• QUESTÕES A RESOLVER:
1. Com base no texto sobre a aprovação de André, explique por que a mãe dele às vezes perguntava se ele queria mesmo cursar medicina. Responda em até três frases.
2. Dê continuidade ao texto sobre a aprovação de André, começando logo após a última frase apresentada.

• TEXTO FORNECIDO:

De 2014 até 2019, ano em que conseguiu vaga em cursinho renomado de Rio Branco, André não conseguiu ser aprovado. Em 2020 veio a pandemia e tudo fechou. Sua mãe a essa altura, já estava sustentando sozinha após se separar do padrasto de André uma casa inteira com sete filhos, quatro deles menores de idade.

A situação da família cuja renda per capita não passa de 250 reais piorou na pandemia: "Nesse anos todos nunca chegamos a passar fome. Mas passamos por 'muito baixo' mesmo. Ainda hoje às vezes só tem arroz e salsicha para comer. No tempo de pandemia as coisas ficaram bem feias", afirma André. "Minha mãe segura 'as pontas' sozinha, é uma guerreira", diz o filho.

Mesmo com as coisas mais complicadas, André conseguiu, com ajuda de outro amigo do bairro, continuar seus estudos de cerca de oito horas por dia e finalmente alcançar a aprovação. E ele ainda conseguia tempo para trabalhar em intervalos curtos: "Sempre limpei quintal, piscina, fiz serviço de pintura, todos os bicos que apareciam [no período] eu fiz".

foto 2 - Reprodução/ Arquivo pessoal - Reprodução/ Arquivo pessoal
Mãe e filho se abraçam emocionados em vídeo gravado por amigos de André
Imagem: Reprodução/ Arquivo pessoal

Sonho alcançado

Sua trajetória difícil até a aprovação que "não era uma ilusão", veio após conversas delicadas que ele teve com a mãe e até mesmo depois de pressões do seu então padrasto para que ele trabalhasse em emprego formal.

"Tinha certos momentos que ela até ficava um pouco desacreditada. Era um curso muito concorrido, e ela chegava para mim [e perguntava] se eu queria realmente medicina, se eu não poderia fazer outro curso. [...] Mas a gente esfriava a cabeça e sentava para conversar e ela voltava a me apoiar incondicionalmente", conta o jovem.

Registros extraídos de um conjunto de dados
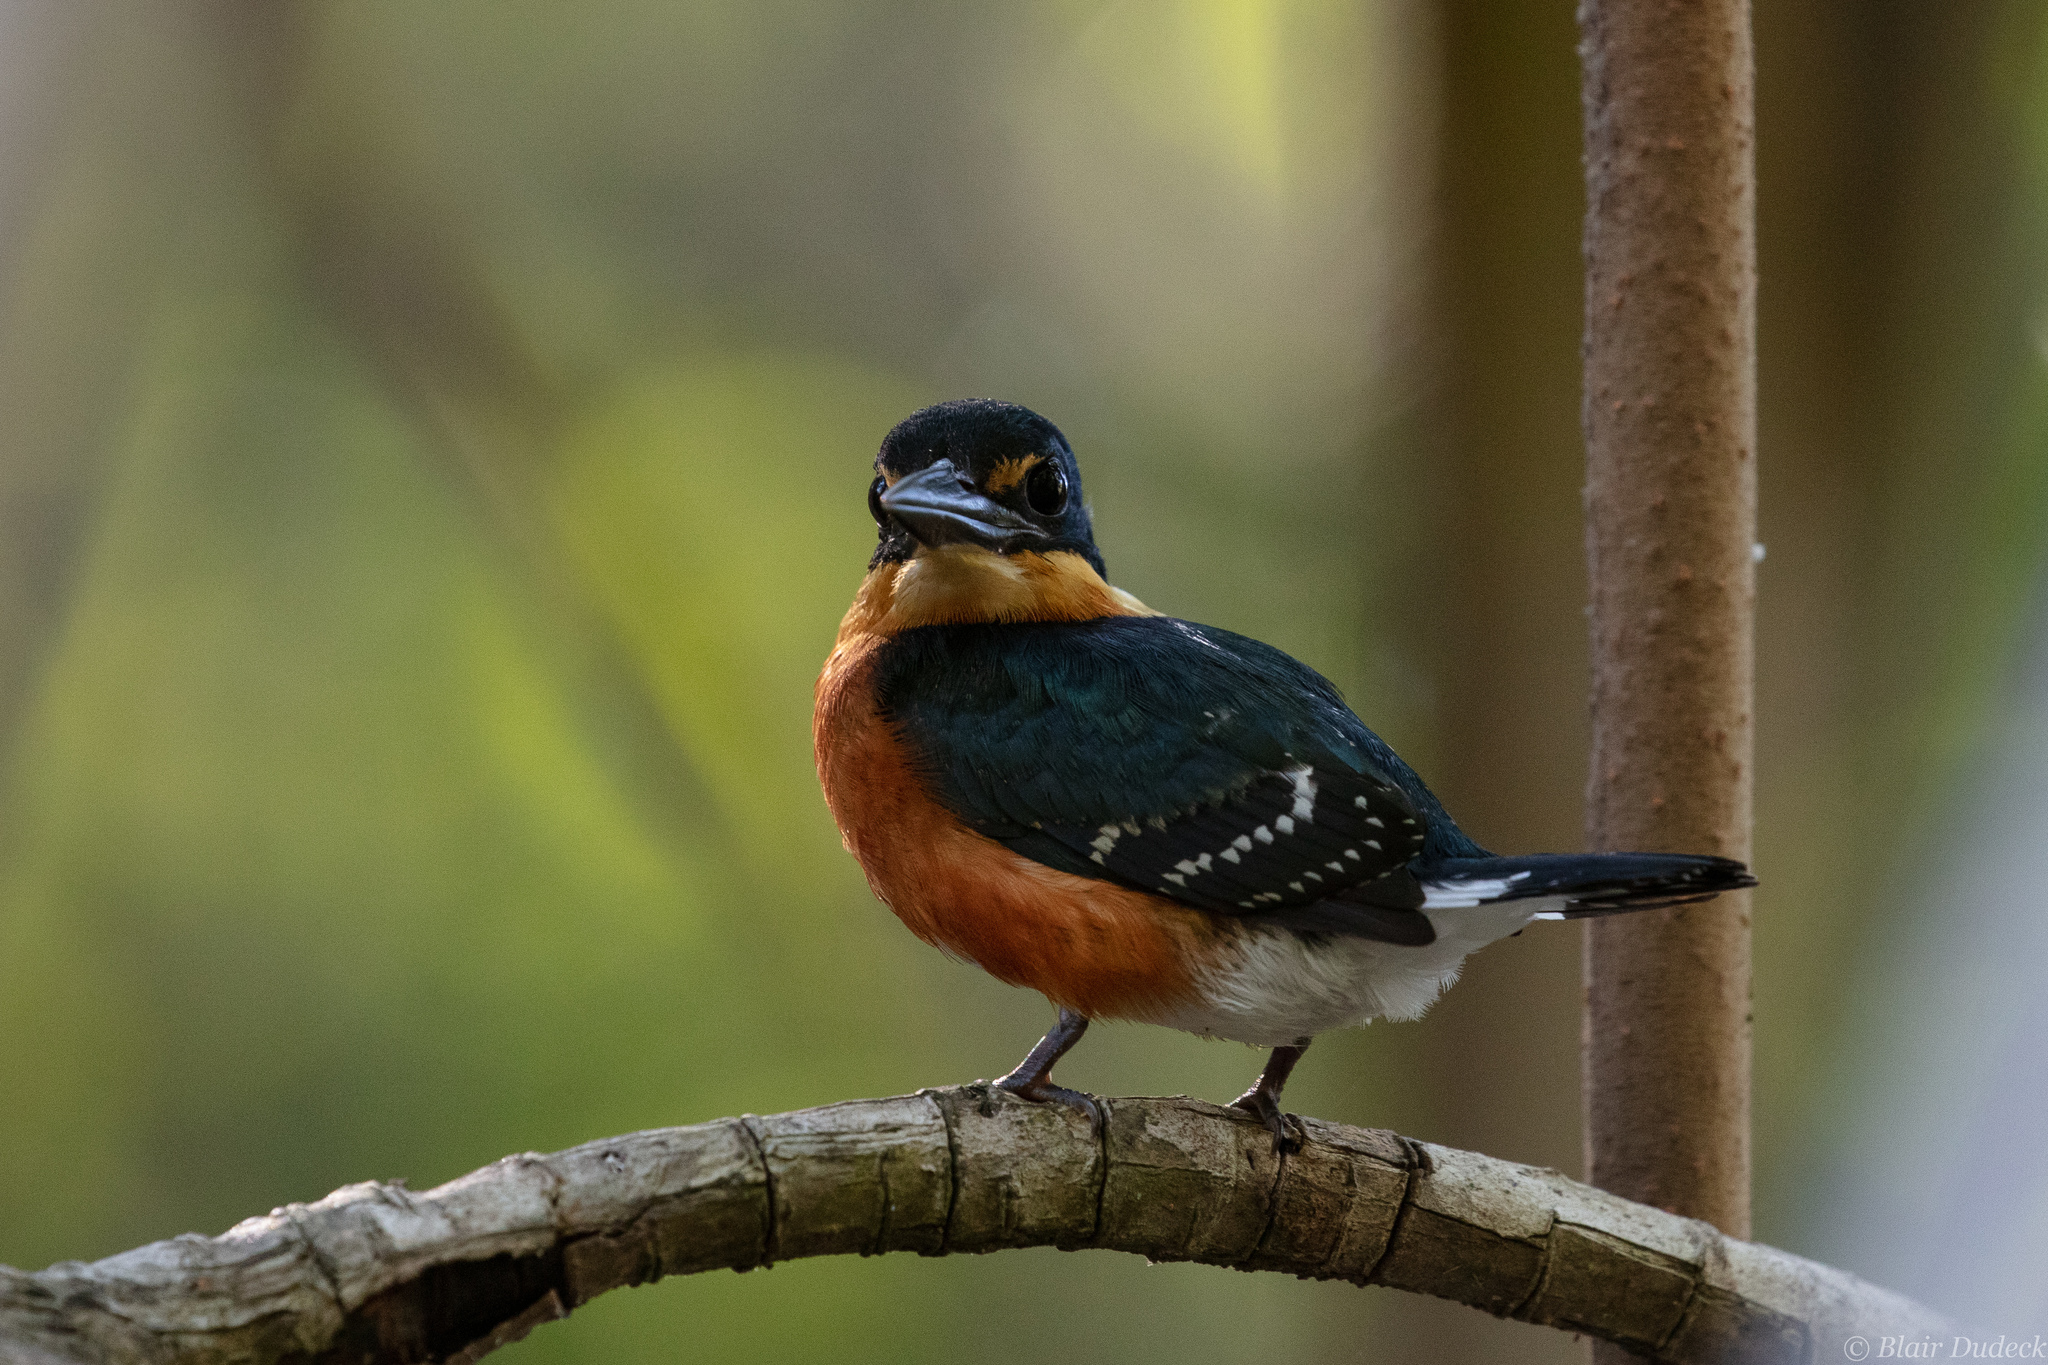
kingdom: Animalia
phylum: Chordata
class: Aves
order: Coraciiformes
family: Alcedinidae
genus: Chloroceryle
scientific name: Chloroceryle aenea
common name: American pygmy kingfisher
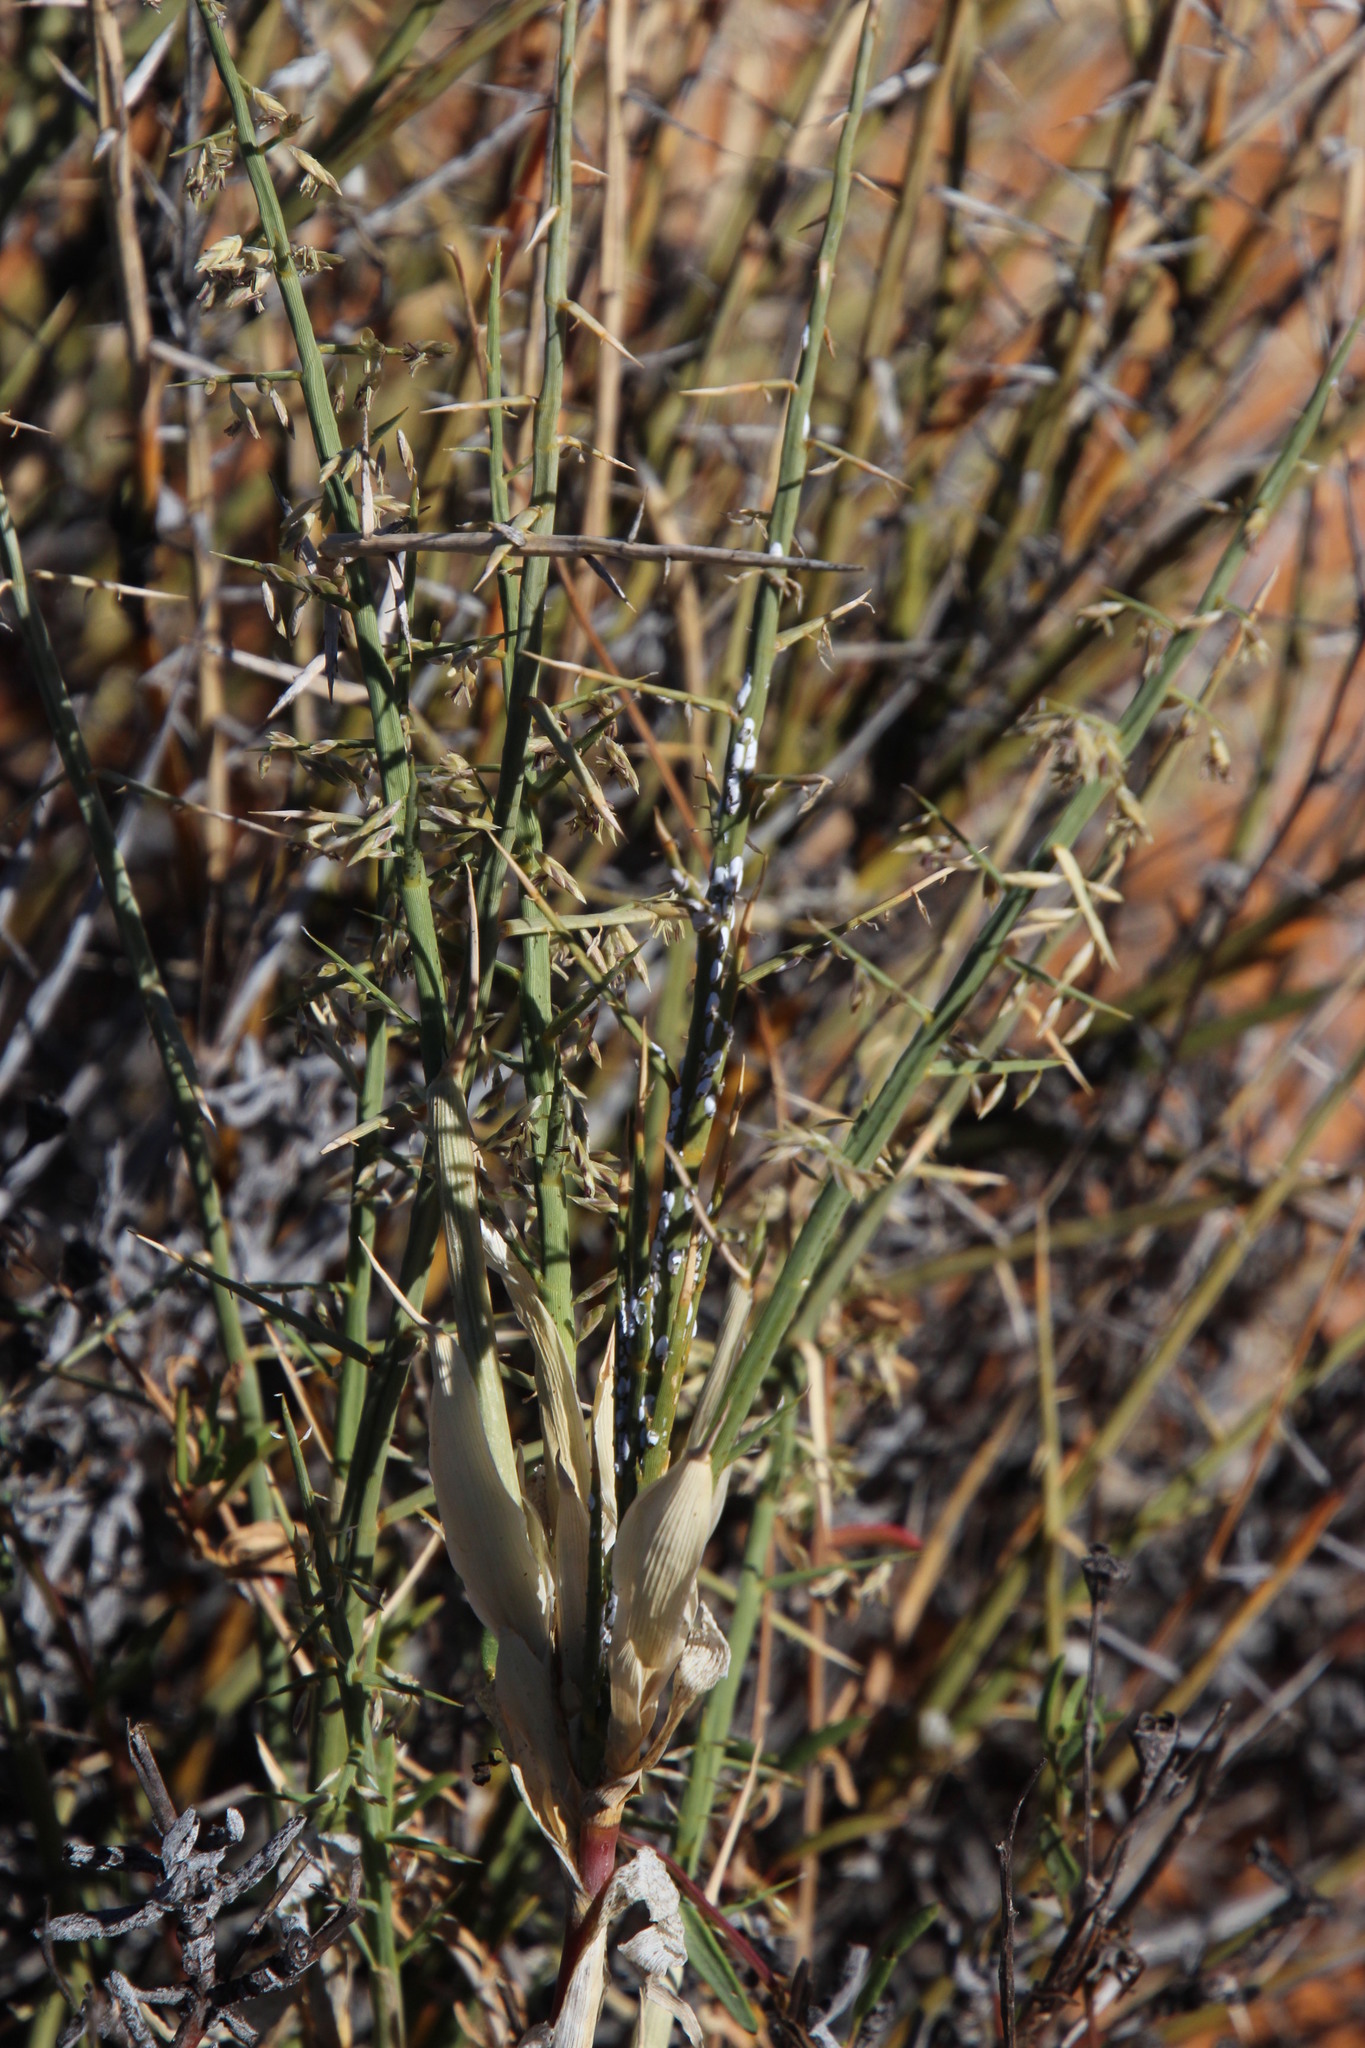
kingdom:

• RESULTADOS:
1. A mãe fazia essa pergunta porque medicina era um curso muito concorrido. Em certos momentos, ela ficava um pouco desacreditada. Depois de conversarem com calma, porém, ela voltava a apoiá-lo incondicionalmente.

2.
Vilenilde, mais conhecida como Nilde, relembra esses momentos ao falar sobre a aprovação do filho. "Estou muito feliz sim e ainda estamos digerindo tudo o que está acontecendo. Sei que meu filho é muito dedicado e perseverante, porque por algumas vezes eu mesmo cheguei a pedir para ele fazer outro curso por ver durante todos esses anos ele não ter aprovação no curso de medicina. Mas graças a Deus ele continuou tentando", disse ao UOL.

Cotista de escola pública e baixa renda, além de autodeclaração racial, André Ramon passou em medicina no dia do seu aniversário. "Feliz aniversário! Esse é o melhor presente para mamãe, viu?! Parabéns mesmo", falou a mãe emocionada no vídeo que ele revela sua aprovação.

Hoje, André conta com orgulho seu caminho e diz ainda estar digerindo sua aprovação: "Estou me sentindo muito feliz, realizado e meio anestesiado ainda. Para mim, é uma grande oportunidade de mudar de vida, construir a casa da minha mãe que ainda é de madeira. É um segundo grande sonho que eu tenho, de um dia fazer uma casa para a minha mãe", planeja.